While dismissing the Controller of Budget’s claims, Dr Sirima told the Nation that rates on concessional loans are computed using OECD (Organization for Economic Cooperation and Development) standards

“Concessional loans or finance is below market rate finance provided by major financial institutions, such as multilateral agencies like the World Bank, IMF, EIB, and ADB to developing countries to accelerate development objectives. Bilateral development agencies also extend concessional finance. OECD guidelines are used to determine the level of concessionality and forms the standardized basis for debt classification,” he said.

A loan with a grant element of at least 25 percent calculated at a discount of 10 percent, he said, is classified as concessional under the OECD Guidelines available on their website.

“I am not aware of concerns raised by CoB on the computation or classification loans on the basis of concessionality using OECD methodology which is the international standard metric used globally by debt management offices, multilateral and bilateral agencies,” Dr Sirima said, adding that the Office of the Auditor-General carries out audit of all loans in the debt register on annual basis.

“A loan that carries an interest rate of 14.5 percent per annum (say Treasury bond or foreign currency-denominated commercial loan) cannot be a concessional loan as such rate is not below market interest rate!”

The costliest Eurobond floated by the country so far is the $1.5 billion offer sold earlier this month at a coupon of 9.75 percent.

The country’s debut $2.85 billion Eurobond in 2014 came in two tranches of five and 10-years, which paid interest at 5.875 percent and 6.875 percent respectively.
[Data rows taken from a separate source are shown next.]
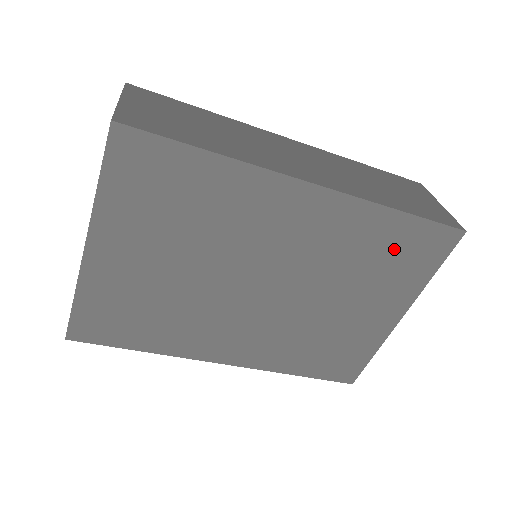
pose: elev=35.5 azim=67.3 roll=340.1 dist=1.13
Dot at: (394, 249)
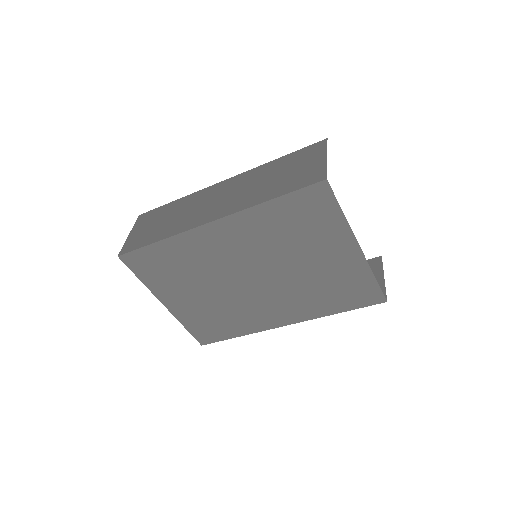
Dot at: (295, 219)
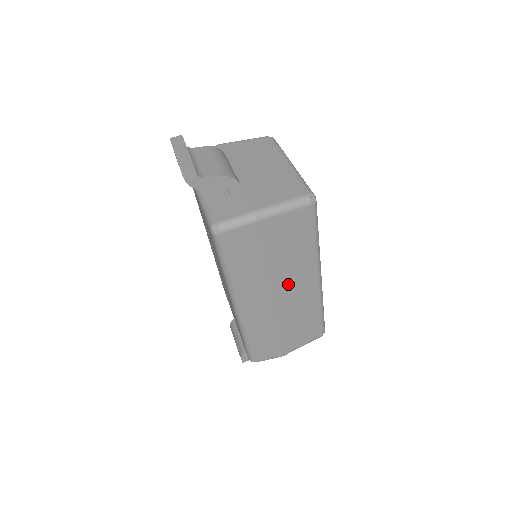
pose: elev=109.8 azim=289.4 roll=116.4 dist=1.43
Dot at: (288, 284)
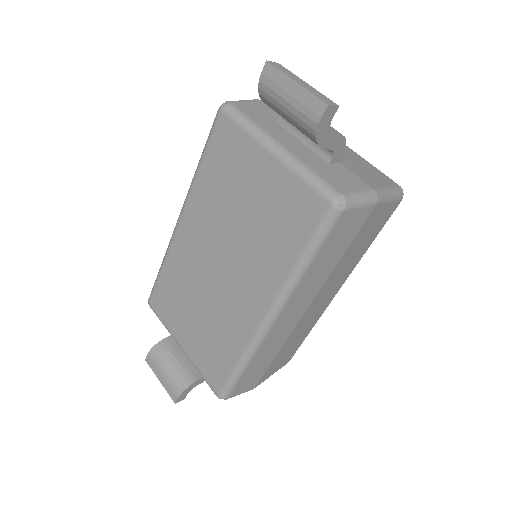
Dot at: (325, 293)
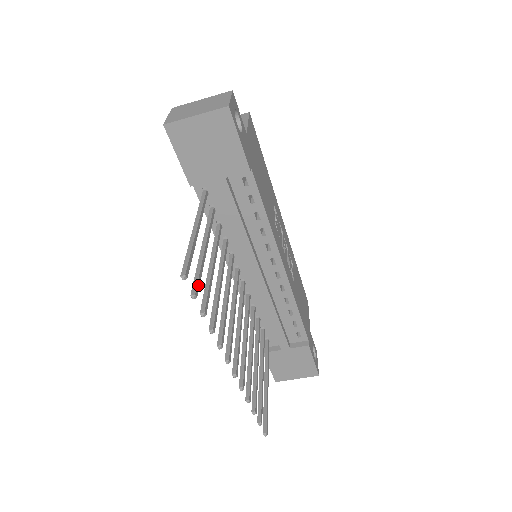
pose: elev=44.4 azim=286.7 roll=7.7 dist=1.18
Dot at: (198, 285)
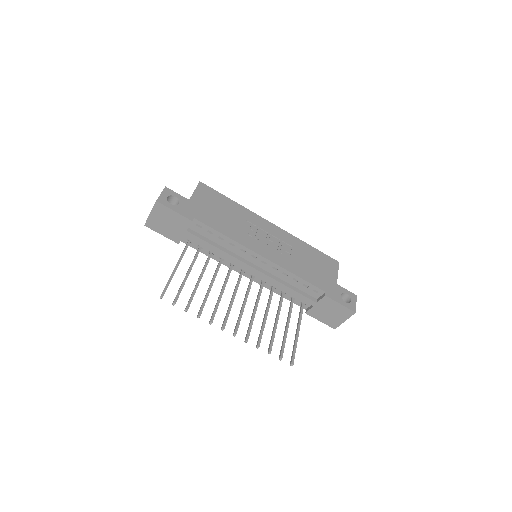
Dot at: (177, 297)
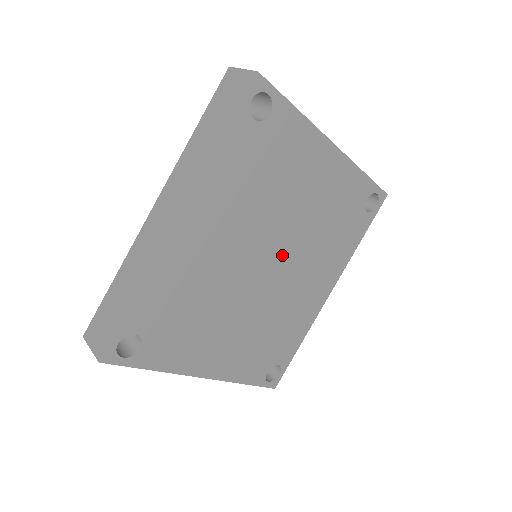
Subsequent issuances in 2018, 2019 and 2021 carry coupons of between 6.3 percent and 8.25 percent.

Latest provisional public debt data published by the Central Bank of Kenya (CBK) shows that the country’s stock of external debt stood at Sh6.09 trillion or $38.92 billion by the end of December 2023, while domestic public debt stood at Sh5.05 trillion.

In the 2024 medium term debt management strategy report that is currently awaiting approval by Parliament, the World Bank is identified as Kenya’s largest multilateral lender, mainly through its concessional lending arms known as the International Development Association (IDA) and International Bank for Reconstruction and Development (IBRD).
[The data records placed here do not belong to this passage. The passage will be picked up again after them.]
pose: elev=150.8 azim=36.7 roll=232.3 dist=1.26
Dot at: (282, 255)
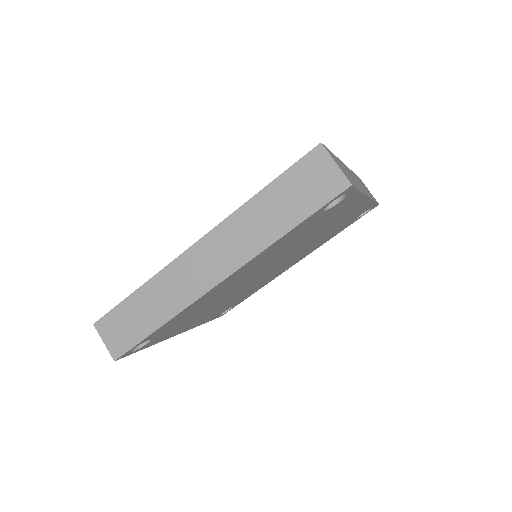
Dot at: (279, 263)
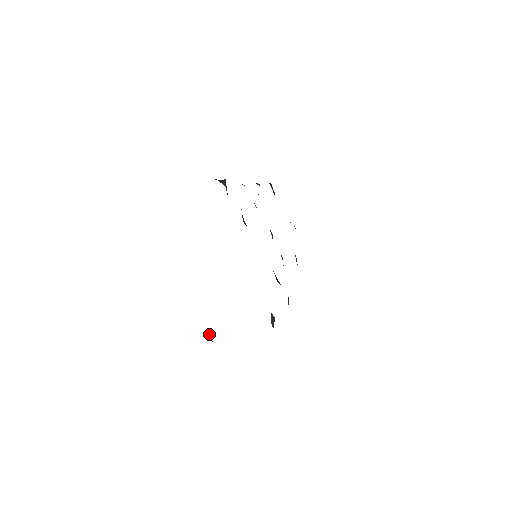
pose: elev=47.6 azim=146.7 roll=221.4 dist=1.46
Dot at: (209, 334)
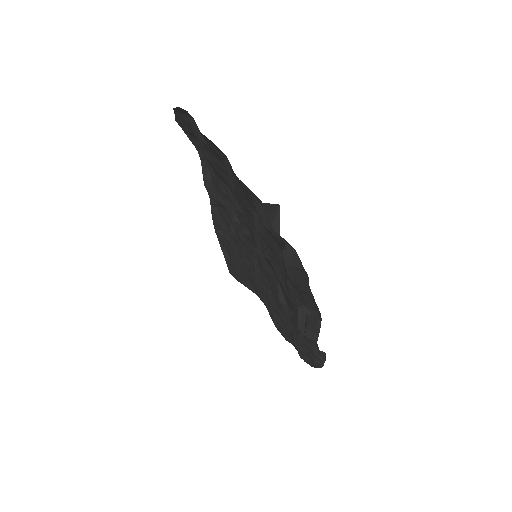
Dot at: occluded
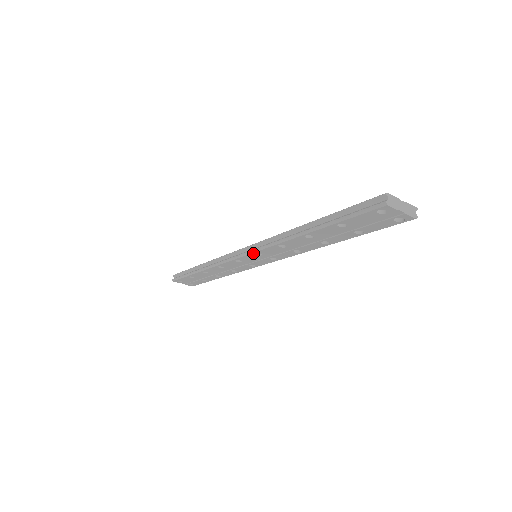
By the end of June 2023, the debt strategy report states, Kenya held Sh1.73 trillion worth of outstanding credit from the two World Bank agencies.

The African Development Fund (ADF) and the African Development Bank (AfDB) had lent the country outstanding credit facilities worth Sh517.9 billion, while other multilateral lenders’ credit stood at Sh411.3 billion.
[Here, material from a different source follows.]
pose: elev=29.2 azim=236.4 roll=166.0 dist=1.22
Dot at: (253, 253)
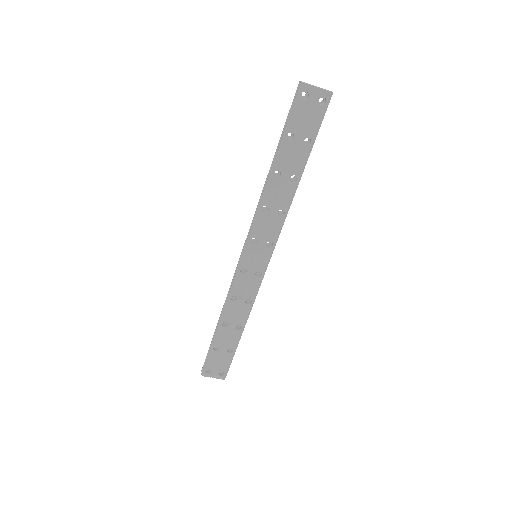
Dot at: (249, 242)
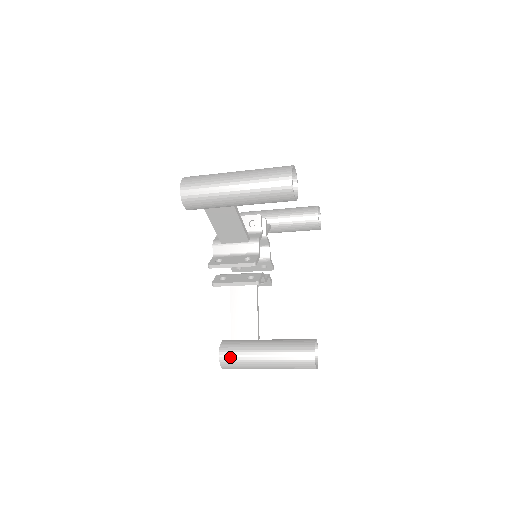
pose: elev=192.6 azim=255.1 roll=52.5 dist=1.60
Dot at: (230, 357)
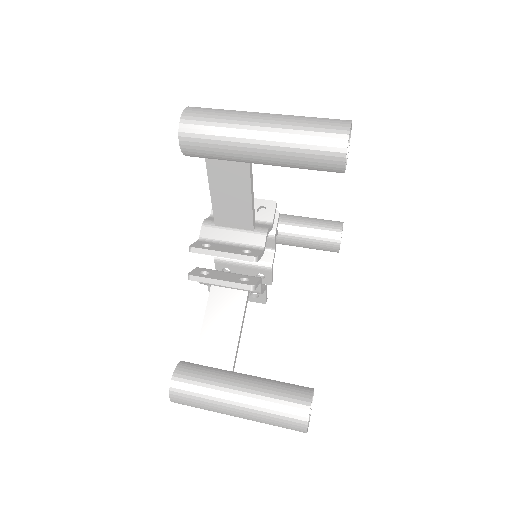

Outstanding loans from bilateral lenders, including China, stood at Sh1.26 trillion by the end of June 2023, while commercial loans from banks and sovereign bonds totalled Sh1.35 trillion.

Over the past four years, Kenya has sought to raise the bulk of its external loans from concessional lenders, due to concerns about the cost of servicing its external debt which is done using dollars from the CBK’s official reserves.

A weaker shilling against the dollar has also raised the cost of servicing external debt, putting pressure on the Treasury to identify cheaper sources for such loans.

Fiscal constraints have also forced Kenya to rely on a funding programme by the IMF since 2020, when the Covid-19 pandemic put the country’s ability to service external obligations in jeopardy.

The total amount under the programme, which runs until April 2025, is $4.3 billion (Sh624 billion), out of which the country has so far drawn down $2.6 billion (Sh377 billion), the most recent being a $684.7 million (Sh99.3 billion) tranche taken up last month.